Chemotherapy can cause tumor fragility via tissue necrosis, raising the risk of embolism. In the past, several cases of pulmonary tumor embolism arising from right atrial or ventricular cardiac lymphoma have been reported [14, 15], whereas a cardiac lymphoma in the left ventricle presenting as aortic embolism is rare. In the present case, the cardiac lymphoma in the left ventricle was diminished in size by multidrug chemotherapy with tissue or tumor being set apart and circulating into peripheral arteries. Thereby, consecutive embolisms in both legs were caused during first-course chemotherapy, but have not been reignited after second-course chemotherapy completion. No changes in blood coagulation tests have been observed regarding these complications. If severe symptoms are caused by arterial embolism, embolic material should be removed accordingly by catheter intervention. In this case, the arterial embolisms did not occur at critical sites, and symptoms spontaneously remitted due to the compensation of other arteries.

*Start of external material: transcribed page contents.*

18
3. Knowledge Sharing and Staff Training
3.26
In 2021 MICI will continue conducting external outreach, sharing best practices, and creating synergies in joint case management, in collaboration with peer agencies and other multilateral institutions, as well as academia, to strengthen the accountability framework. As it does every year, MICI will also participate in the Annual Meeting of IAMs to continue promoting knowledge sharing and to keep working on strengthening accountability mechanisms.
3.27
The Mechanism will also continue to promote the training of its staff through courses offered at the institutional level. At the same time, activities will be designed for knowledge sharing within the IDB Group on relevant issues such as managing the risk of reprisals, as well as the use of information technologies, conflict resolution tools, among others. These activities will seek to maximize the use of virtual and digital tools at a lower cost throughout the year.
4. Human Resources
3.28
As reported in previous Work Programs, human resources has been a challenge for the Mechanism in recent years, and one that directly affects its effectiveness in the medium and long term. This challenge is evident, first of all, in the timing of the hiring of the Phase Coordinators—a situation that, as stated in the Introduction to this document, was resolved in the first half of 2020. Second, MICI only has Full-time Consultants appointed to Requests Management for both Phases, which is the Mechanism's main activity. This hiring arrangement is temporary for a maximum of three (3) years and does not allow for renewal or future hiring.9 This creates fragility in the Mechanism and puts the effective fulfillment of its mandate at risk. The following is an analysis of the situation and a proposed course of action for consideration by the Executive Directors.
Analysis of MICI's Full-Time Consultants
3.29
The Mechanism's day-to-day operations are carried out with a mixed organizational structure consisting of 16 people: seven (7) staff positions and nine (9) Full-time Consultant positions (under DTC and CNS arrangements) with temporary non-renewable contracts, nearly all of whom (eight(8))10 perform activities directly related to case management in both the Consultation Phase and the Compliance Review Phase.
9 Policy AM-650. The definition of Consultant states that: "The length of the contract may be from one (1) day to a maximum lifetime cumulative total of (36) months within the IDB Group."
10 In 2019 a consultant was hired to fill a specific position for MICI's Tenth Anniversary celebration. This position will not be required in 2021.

In conclusion, physicians should consider the possibility of arterial embolism when treating lymphoma with left ventricular cavity invasion. To avoid this complication and drug-related side effects, gradual tumor reduction and improvement of pericardial effusion by steroid administration should be carried out prior to multidrug chemotherapy.
Statement of Ethics
Informed consent was obtained from the patient for the treatment and publishing of this case. The patient received treatment based on the chemotherapy protocol approved by our institutional protocol committee.
Disclosure Statement
The authors have no conflicts of interest to declare.